HAUTEBUTCH is garnering a resounding following within the community with testimonials such as, “it’s so nice to have a ‘male’ shirt tailored to fit me.”
The brand speaks to its audience, particularly as the founding members are lesbians and butch themselves, which is how the label was created.
Through the frustration of finding clothing suited to their personality and style, as well as that of other women, Roberts yearned for a wardrobe that allowed her to express her internal self.
“Inside I was a confident, capable, fearless butch with a swagger that walked the fine line of tough and tender… yet my wardrobe didn’t express it when I went to corporate trainings, weddings, funerals and the like.”
As a result, she became wary of attending venues where she was unable to dress as herself. It was beyond settling for ill-fitting men’s clothes, but rather a lack of resources to be able to display a sense of her identity.
With an entrepreneurial spirit, Roberts transferred her skills from other sectors of business to develop HAUTEBUTCH. A long time passion of hers, she began doodling fashion designs in 4th grade, and took fashion merchandising and modeling courses in high school. The doodling made a comeback last year in the form of a dream board of articles she’d like in her own closet; which quickly became a look book featuring more women’s butch styles.

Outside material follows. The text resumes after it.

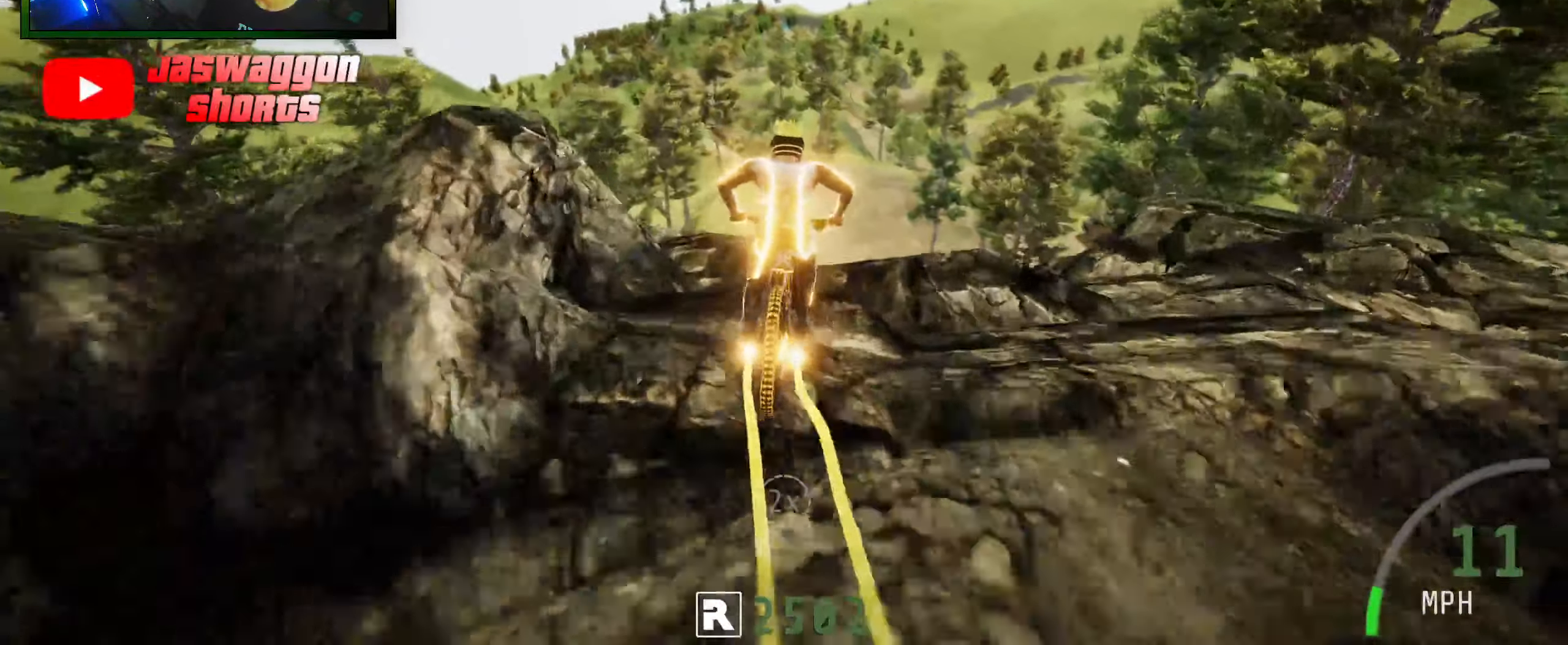
{"buttons": ["L2"], "left_stick": "center", "right_stick": "center", "events": [[400, "left_stick", "center"], [450, "right_stick", "center"]]}
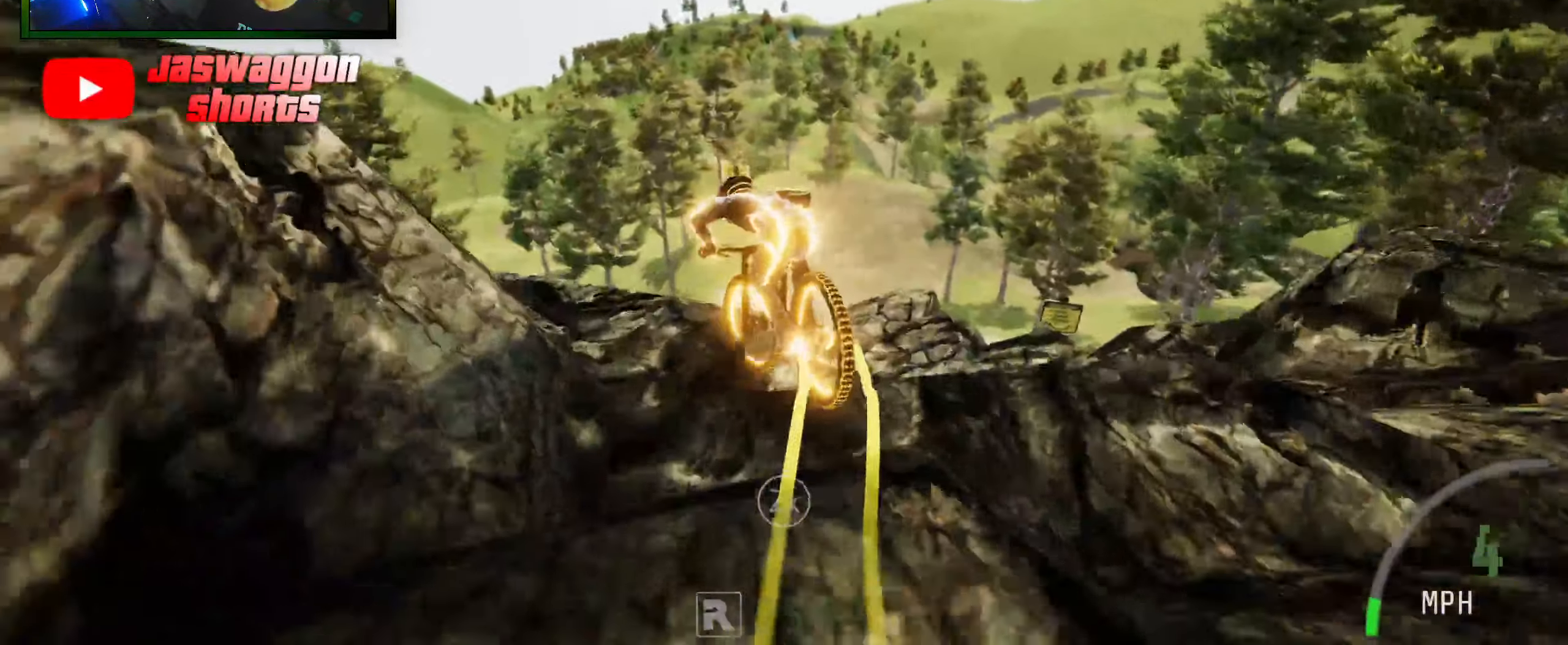
{"buttons": ["L2"], "left_stick": "down", "right_stick": "center", "events": [[67, "left_stick", "down"], [234, "left_stick", "center"], [434, "left_stick", "down"]]}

“Into the wee hours of the night, I began reading everything I could about fashion, manufacturing and the need for butch clothing. I could not believe that nothing at all existed,” she added.
Immensely inspired by successful entrepreneurs who have come to fill a void with their businesses, she embraces those that have “gracefully risen above the challenges, while pursuing a worthwhile endeavor because they never believed for a moment that their idea or business owned the option to not exist.”
Her advice for someone embarking upon an endeavor such as this: raise money and assemble a great team.
“A strong infrastructure of knowledgeable, talented, trustworthy and reliable individuals coupled with a hefty bankroll and some education can help you navigate the challenges of a new fashion line as smoothly as possible,” she argued.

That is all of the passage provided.